Fantasy baseball drafts cannot be won in the early rounds, but they can certainly be lost. Drafts are won in the later rounds, as owners draft possible breakout performers who have immense value. Having a sense of which players are undervalued on the draft board is imperative in attempting to win a fantasy baseball league. In the following article, I have highlighted a player at each position that should get your attention on draft day after the big name players are selected.
Catcher: Jason Castro (HOU-C)
Although a 2013 All-Star, some are still probably unfamiliar with Jason Castro. Last year, he totaled 18 homeruns and 56 RBI’s quietly in only 120 games for the Astros. As with some undervalued players, Castro comes with his fair share of risks. For one, RBI opportunities are limited considering the offensive talent of those around him in Houston’s batting order. Furthermore, chronic knee issues for Castro have resulted in only 274 games played in 3 MLB seasons. Fortunately, he is only 26 and can be a potential breakout performer if he can stay healthy. Last season, Astros GM Jeff Luhnow was so overwhelmed with Castro’s talent that he elected not to trade him. For the value, I think the reward outweighs the risk here for Castro. In fantasy leagues, Castro is a smart value-play that could pay large dividends if he can stay healthy this season.
First Baseman: Brandon Belt (SF-1B)
Brandon Belt had a quietly productive 2013 campaign, hitting for .289 while slapping 17 homeruns and driving in 67 runs. Belt, only 25 years old, set career highs in multiple offensive categories such as hits, doubles and homeruns, yet still seems completely undervalued in respect to where he has been drafted. Although many owners would like to see a first baseman hit more than 17 homeruns, Belt’s average and runs make up for much of that difference. Obviously the big guns at first base will absorb their rightful attention, but stashing away Belt as a backup first basemen should be strongly considered.
Middle Infielder: Jed Lowrie (OAK-2B,SS)
Jed Lowrie is my sleeper of this year’s draft. Although not the base stealer many fantasy owners expect out of a middle infielder, Lowrie’s versatility makes up for his lack of speed on the bases. Lowrie, one of the few eligible for both second and shortstop, took full advantage of his career high 662 plate appearances last season. In 2013, he displayed decent power, hitting 15 homeruns and 45 doubles. More impressively, he drove in 75 and tallied 80 runs scored. If speed can be found elsewhere in your draft, Lowrie is a feasible option in the other 4 major offensive categories.

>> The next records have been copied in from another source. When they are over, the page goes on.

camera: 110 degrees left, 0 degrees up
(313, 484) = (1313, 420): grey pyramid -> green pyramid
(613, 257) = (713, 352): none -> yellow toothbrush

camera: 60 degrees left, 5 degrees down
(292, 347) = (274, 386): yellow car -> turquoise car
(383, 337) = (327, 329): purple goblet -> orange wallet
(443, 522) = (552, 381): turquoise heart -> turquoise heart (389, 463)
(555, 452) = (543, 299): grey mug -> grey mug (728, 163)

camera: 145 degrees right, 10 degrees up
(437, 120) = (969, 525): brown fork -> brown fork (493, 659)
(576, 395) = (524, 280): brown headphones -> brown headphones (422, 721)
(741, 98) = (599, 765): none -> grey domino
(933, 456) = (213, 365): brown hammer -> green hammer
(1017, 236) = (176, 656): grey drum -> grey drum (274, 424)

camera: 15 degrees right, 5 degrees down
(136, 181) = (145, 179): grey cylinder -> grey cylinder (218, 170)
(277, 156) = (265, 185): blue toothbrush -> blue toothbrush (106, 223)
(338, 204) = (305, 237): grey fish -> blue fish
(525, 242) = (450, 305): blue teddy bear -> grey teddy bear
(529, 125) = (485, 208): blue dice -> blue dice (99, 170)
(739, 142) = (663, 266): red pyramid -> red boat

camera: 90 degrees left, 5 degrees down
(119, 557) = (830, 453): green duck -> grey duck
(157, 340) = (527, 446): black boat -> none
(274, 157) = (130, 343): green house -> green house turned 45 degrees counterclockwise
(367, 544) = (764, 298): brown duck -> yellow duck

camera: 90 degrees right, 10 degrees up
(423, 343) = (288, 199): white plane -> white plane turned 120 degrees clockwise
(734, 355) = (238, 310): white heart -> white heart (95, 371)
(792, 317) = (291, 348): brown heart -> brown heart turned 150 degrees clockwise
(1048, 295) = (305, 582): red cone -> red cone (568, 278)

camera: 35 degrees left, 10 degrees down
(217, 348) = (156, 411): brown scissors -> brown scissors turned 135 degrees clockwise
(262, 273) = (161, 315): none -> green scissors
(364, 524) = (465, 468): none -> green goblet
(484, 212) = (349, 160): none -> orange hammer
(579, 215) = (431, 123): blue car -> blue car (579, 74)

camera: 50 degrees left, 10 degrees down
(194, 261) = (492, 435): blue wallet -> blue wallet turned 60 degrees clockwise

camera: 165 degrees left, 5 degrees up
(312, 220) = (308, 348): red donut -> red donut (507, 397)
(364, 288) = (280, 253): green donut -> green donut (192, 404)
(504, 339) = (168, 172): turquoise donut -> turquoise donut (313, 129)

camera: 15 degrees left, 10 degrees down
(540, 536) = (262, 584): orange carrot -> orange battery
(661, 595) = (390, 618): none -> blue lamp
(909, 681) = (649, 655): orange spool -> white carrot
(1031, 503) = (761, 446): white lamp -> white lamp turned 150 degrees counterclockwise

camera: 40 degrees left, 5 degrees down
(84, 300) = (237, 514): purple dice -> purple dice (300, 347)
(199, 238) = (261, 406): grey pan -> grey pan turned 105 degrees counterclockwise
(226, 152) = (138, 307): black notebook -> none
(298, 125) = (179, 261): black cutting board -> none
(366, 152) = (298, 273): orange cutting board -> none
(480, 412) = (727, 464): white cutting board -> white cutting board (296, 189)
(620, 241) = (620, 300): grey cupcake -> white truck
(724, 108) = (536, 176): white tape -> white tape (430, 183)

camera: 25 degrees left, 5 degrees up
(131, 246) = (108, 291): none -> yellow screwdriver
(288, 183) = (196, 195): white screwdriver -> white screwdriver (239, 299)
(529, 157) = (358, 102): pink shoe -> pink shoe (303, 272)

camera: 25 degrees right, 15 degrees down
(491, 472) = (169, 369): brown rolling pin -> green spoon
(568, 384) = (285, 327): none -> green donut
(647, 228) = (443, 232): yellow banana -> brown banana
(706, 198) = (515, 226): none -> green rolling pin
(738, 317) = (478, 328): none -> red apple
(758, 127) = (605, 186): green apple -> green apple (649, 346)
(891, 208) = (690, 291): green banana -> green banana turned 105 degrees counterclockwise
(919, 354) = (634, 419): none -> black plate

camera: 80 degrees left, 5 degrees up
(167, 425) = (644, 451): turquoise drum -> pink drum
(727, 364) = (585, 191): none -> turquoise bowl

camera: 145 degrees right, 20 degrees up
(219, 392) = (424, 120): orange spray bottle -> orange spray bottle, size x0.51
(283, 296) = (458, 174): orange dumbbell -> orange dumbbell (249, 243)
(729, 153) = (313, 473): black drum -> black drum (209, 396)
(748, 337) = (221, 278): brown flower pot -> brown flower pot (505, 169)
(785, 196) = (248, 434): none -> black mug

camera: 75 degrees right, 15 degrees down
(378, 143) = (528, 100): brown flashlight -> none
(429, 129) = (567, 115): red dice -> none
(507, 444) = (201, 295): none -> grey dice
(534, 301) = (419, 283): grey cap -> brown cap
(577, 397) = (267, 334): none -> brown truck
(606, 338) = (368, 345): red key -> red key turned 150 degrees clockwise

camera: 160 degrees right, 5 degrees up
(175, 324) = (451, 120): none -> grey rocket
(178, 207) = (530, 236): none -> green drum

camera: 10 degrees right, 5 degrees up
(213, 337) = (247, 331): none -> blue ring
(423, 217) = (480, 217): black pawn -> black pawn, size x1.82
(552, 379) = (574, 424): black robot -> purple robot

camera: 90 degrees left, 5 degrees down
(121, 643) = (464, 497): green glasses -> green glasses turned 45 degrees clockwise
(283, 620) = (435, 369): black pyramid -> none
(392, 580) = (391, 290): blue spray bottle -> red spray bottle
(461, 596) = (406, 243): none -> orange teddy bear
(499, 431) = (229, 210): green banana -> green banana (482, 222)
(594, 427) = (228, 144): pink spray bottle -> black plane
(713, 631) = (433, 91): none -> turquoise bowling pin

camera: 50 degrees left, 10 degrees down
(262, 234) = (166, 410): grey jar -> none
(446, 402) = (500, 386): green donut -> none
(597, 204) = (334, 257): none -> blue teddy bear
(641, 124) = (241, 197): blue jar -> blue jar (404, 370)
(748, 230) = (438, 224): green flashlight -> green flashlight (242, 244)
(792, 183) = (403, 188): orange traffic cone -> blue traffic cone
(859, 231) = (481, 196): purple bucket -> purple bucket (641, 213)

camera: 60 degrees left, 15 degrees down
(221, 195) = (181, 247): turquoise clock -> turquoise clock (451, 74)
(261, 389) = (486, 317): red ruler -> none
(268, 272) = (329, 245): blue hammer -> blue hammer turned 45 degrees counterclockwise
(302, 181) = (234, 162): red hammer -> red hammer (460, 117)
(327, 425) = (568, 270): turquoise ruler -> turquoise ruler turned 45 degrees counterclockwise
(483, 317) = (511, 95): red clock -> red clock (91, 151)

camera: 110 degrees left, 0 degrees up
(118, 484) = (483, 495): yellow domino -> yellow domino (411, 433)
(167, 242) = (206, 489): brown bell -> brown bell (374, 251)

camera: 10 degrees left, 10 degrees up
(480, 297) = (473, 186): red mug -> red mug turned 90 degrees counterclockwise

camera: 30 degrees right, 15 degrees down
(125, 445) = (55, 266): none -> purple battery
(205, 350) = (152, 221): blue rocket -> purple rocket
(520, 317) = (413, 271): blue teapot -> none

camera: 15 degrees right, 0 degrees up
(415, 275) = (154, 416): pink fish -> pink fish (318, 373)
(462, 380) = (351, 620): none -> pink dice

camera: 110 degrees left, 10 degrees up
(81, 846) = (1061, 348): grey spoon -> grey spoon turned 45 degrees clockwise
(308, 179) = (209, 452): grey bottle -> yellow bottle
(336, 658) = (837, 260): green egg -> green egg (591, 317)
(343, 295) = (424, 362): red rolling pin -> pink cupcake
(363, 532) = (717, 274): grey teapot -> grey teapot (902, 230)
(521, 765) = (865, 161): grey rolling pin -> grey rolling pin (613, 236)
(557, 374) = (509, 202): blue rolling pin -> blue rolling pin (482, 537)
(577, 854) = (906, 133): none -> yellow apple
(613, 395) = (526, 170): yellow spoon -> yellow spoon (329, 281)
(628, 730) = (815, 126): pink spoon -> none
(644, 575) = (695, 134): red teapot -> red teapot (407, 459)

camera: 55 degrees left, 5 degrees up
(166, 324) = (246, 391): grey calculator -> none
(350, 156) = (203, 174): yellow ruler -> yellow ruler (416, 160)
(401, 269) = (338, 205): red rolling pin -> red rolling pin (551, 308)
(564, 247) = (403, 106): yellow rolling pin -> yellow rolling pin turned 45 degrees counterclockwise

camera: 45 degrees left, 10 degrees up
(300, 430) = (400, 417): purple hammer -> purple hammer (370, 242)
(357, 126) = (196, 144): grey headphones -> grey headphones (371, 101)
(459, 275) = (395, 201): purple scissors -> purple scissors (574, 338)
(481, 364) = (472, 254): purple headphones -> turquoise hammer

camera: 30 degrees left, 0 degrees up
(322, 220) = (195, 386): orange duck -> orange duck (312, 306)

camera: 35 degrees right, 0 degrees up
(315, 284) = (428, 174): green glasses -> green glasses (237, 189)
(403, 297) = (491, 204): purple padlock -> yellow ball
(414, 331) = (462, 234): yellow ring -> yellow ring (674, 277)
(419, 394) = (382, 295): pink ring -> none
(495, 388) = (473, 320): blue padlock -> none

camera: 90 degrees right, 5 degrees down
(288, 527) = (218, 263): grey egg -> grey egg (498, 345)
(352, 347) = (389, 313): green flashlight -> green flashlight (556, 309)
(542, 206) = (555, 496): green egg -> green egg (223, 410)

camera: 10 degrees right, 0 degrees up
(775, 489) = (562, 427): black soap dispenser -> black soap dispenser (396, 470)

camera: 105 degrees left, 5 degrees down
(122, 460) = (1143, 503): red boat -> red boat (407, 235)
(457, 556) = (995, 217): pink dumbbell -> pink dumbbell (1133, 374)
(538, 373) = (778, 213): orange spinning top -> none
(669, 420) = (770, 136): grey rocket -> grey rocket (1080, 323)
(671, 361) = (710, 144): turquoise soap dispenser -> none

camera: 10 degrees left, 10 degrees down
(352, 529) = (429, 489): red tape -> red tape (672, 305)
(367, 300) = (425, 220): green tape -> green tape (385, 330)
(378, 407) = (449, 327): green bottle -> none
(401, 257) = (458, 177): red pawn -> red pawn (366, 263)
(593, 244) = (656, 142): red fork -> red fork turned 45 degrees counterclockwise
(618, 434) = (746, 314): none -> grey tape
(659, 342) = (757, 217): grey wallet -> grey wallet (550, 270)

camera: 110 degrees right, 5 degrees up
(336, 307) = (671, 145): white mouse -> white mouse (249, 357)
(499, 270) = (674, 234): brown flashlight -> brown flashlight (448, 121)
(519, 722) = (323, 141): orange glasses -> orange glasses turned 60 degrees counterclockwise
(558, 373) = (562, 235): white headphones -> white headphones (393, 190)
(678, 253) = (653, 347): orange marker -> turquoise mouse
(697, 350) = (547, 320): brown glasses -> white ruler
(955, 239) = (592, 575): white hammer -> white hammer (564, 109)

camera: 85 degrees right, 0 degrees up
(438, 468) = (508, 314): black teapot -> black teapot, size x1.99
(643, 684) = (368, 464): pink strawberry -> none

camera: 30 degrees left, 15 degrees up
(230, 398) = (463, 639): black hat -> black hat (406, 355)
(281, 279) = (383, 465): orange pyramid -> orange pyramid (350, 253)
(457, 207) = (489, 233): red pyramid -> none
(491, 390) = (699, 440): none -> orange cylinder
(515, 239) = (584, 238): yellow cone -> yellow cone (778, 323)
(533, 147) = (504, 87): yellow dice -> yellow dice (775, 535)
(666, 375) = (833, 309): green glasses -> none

Third Baseman: Kyle Seager (SEA-3B)
With a new and improved lineup in Seattle, I expect Kyle Seager to build on his impressive 2013 season. Although he only batted .260, Seager managed 79 runs and 69 RBI’s in an offense that ranked second last in the AL in runs scored. He homered 22 times, making it two years in a row of 20 plus homeruns. Seager’s problem deals with his home field (Safeco) as well as his struggles versus left handed pitching. As the prime of his career will soon arrive, expect Seager to continue to improve on his weaknesses, giving his already solid numbers a chance for even more improvement.
Outfielder: Nelson Cruz (BAL-OF)
After a 2013 campaign that had Cruz suspended for 50 games due to the Biogenesis case, his draft stock has taken a nasty hit. This fall has is not all warranted, and I believe he is an extremely undervalued outfielder. As he heads to Baltimore’s Camden Yards, a clear hitter’s park, Cruz can be expected to hit at least 25 homeruns. Although not expected to hit much above .260, he should finish the upcoming season with about 80 RBI’s and a handful of stolen bases, making him the perfect candidate to round out a fantasy outfield.
Starting Pitcher: Alex Wood (ATL-SP,RP)
Alex Wood comes in with an average draft position of about 223 in Yahoo leagues. This makes sense, as he had been battling with Freddy Garcia for the fifth and final spot since the start of spring training. With the recent injury scares to Brandon Beachy (who had Tommy John surgery in 2012) and Kris Medlen, however, Wood seems to have cemented his spot in the Braves starting rotation. Alex Wood, a ground ball specialist, was dominant at times in his first season in the majors. Wood struck out about one batter per inning and finished the year with an impressive 3.13 ERA. The 6’4” lefty is only 24 years old, and his potential is only just beginning to reveal itself.
Relief Pitcher: Steve Cishek (MIA-RP)
In 2013, Cishek was nearly dominant, blowing only 2 saves in 36 chances for Miami. Certainly owners would be much happier if Cishek played for a better team than the 62 win Marlins, but even the worst team in the NL gave Cishek 36 save opportunities. Last year, he boasted a 2.33 ERA and a 1.07 WHIP. Don’t let Cishek fall too far in your fantasy draft, because he will once again convert the save opportunities the Marlins give him.